Importa destacar que foi o próprio delegado de polícia quem, por duas vezes, requisitou perícia oficial ao Instituto de Criminalística, apresentando quesitos técnicos detalhados. Ambas as perícias oficiais, elaboradas por órgão imparcial e tecnicamente habilitado, concluíram de forma categórica que a palavra “macaco” não foi pronunciada pelo investigado. Como tais conclusões não atenderam à convicção pessoal do delegado, optou-se por substituir a análise oficial por um relatório de inteligência artificial não validada, prática que causa perplexidade e preocupa quanto ao respeito ao devido processo legal.

O uso de soluções automatizadas para formar juízo sobre fatos gravíssimos — sem validação técnica oficial, sem controle de parâmetros e sem contraditório — traz à memória a recente notícia de que o Conselho Nacional de Justiça (CNJ) abriu procedimento para investigar um magistrado que utilizou uma tese inventada pelo ChatGPT em decisão judicial (Conjur, 12/11/2023).

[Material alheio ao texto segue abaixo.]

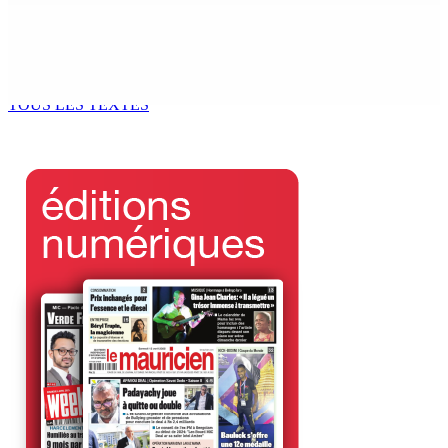
DON DE SANG | Mercredi et vendredi — MRA : Objectif
recueillir 2 200 pintes
5 Août 2026 13h00
TOUS LES TEXTES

Se a utilização de inteligência artificial não verificada preocupa quando adotada por magistrados, com ainda mais razão causa estranhamento quando serve de fundamento para imputação criminal de injúria racial.

Desde o início da investigação, ficou evidente que a narrativa original da suposta vítima sofreu alterações significativas ao longo do tempo: o Boletim de Ocorrência registrava uma expressão diversa daquela posteriormente atribuída ao investigado, enquanto testemunhas ligadas à própria vítima passaram a mencionar outro termo apenas após a ampla divulgação de um vídeo com legendas sugestivas. Essa inconsistência foi confirmada pela colheita de depoimentos: nenhuma das 11 testemunhas presenciais e imparciais — incluindo policiais militares, profissionais de imprensa e testemunhas independentes — confirmou a existência de ofensa de cunho racial.

A defesa reafirma que Fábio Marcondes já prestou todos os esclarecimentos necessários e nega categoricamente ter proferido qualquer expressão de cunho racial. O ato de indiciamento, assim fundamentado, suscita séria preocupação quanto ao respeito ao devido processo legal e à necessária imparcialidade que deve orientar qualquer persecução penal.

A legalidade, a técnica e o devido processo legal não são opções: são obrigações.”